Do you articulate in plain English what support you’re looking for and are you working on finding ways of supporting yourself? Secondly, why does he have to be a part of the solution?

I have an anxious relative and her anxiety can be exhausting and I sometimes get frustrated that I’m expected to accommodate her anxiety, while she’s blissfully unaware of the impact her expectations have on me. I don’t offer alternative solutions anymore because she just gets snippy and I’m told it’s easier for me to do x, y and z and I’m being unsupportive I’d I don’t.
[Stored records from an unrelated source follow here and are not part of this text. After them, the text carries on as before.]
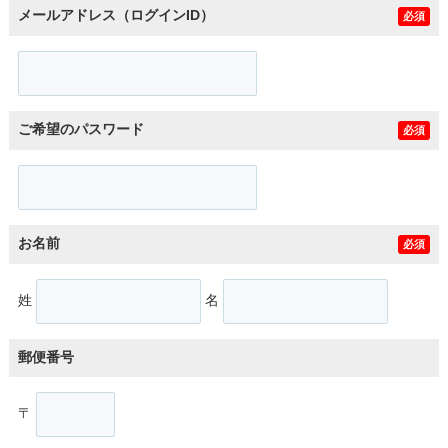
メールアドレス（ログインID）
必須
ご希望のパスワード
必須
お名前
必須
姓
名
郵便番号
〒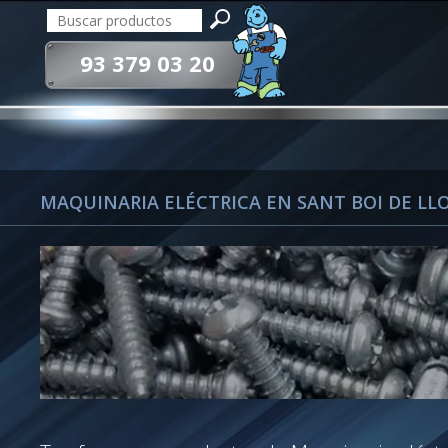
93 379 03 20
MAQUINARIA ELÉCTRICA EN SANT BOI DE LL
I can’t imagine what living with anxiety is like but living with someone who suffers from it isn’t easy either.

It sounds like in addition to both your individual issues, your communication and putting yourself in the position of the other is pretty poor.

KintsugiForever · 19/09/2021 10:12

Like a pp has said, your communication and empathy seems to be stuck. And when you are both in this cycle your daughter will be picking up on it, no matter how hard you try to conceal it. At the very least you both won't be fully present for her.
Is it possible for you to get some time apart? That may help you see the wood from the trees.

Wallflowermeadow · 19/09/2021 10:36

@KintsugiForever
Yes this is definitely true and she most definitely is picking up on it which is very unhealthy I am aware of, for everyone included.
That is what I have been thinking but I'm unsure how to approach this. He's the type of person that doesn't think breaks work and I don't want him to become defensive when I bring it up, I know there is no good way to say how I'm feeling about us but I want us to try and have a conversation as oppose to an argument!

OP posts:
KintsugiForever · 19/09/2021 10:59

Space doesn't need to be a break...it sounds like you need to release the tension in the household. Can someone take your daughter for a day so you can both go somewhere and spend time away from your home, enjoy your time together and talk in a less pressured environment?

Talking will be easier if you are in a calmer frame of mind. Think of a few key points you really want to discuss, but approach it with empathy and what you want to fix, rather than what he/you are doing wrong.